- Work instructions -
If an entry below holds a picture, leave the picture out and print the rest exactly.

◇ ◇ ◇ ◇

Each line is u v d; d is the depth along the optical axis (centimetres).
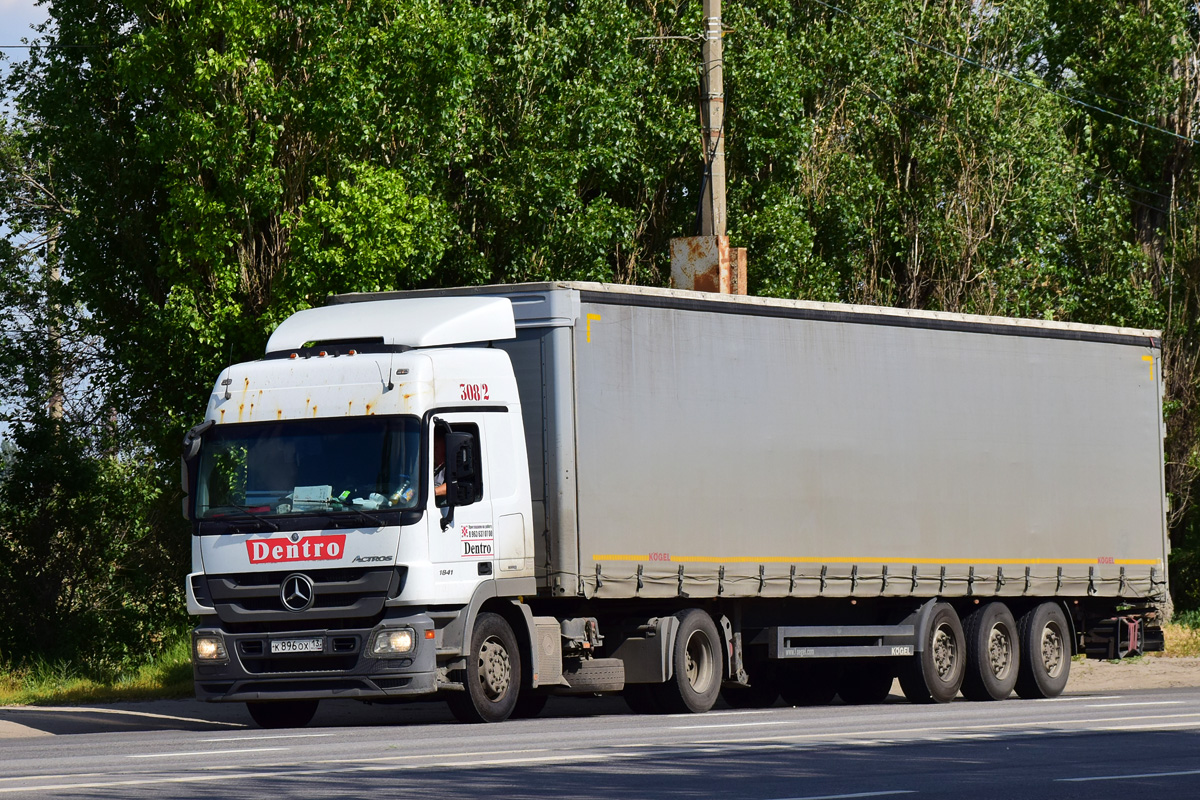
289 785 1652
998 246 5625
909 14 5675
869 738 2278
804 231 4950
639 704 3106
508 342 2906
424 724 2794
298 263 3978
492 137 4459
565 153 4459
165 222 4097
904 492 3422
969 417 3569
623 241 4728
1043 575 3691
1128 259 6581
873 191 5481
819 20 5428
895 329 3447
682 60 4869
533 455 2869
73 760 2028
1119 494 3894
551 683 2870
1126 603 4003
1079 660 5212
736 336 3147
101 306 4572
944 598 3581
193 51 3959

◇ ◇ ◇ ◇

- Exercise response -
Each line is u v d; d is the depth along the optical axis (centimetres).
289 785 1652
998 246 5625
909 14 5675
869 738 2278
804 231 4950
639 704 3106
508 342 2906
424 724 2794
298 263 3978
492 137 4459
565 153 4459
165 222 4097
904 492 3422
969 417 3569
623 241 4728
1043 575 3691
1128 259 6581
873 191 5481
819 20 5428
895 329 3447
682 60 4869
533 455 2869
73 760 2028
1119 494 3894
551 683 2870
1126 603 4003
1079 660 5212
736 336 3147
101 306 4572
944 598 3581
193 51 3959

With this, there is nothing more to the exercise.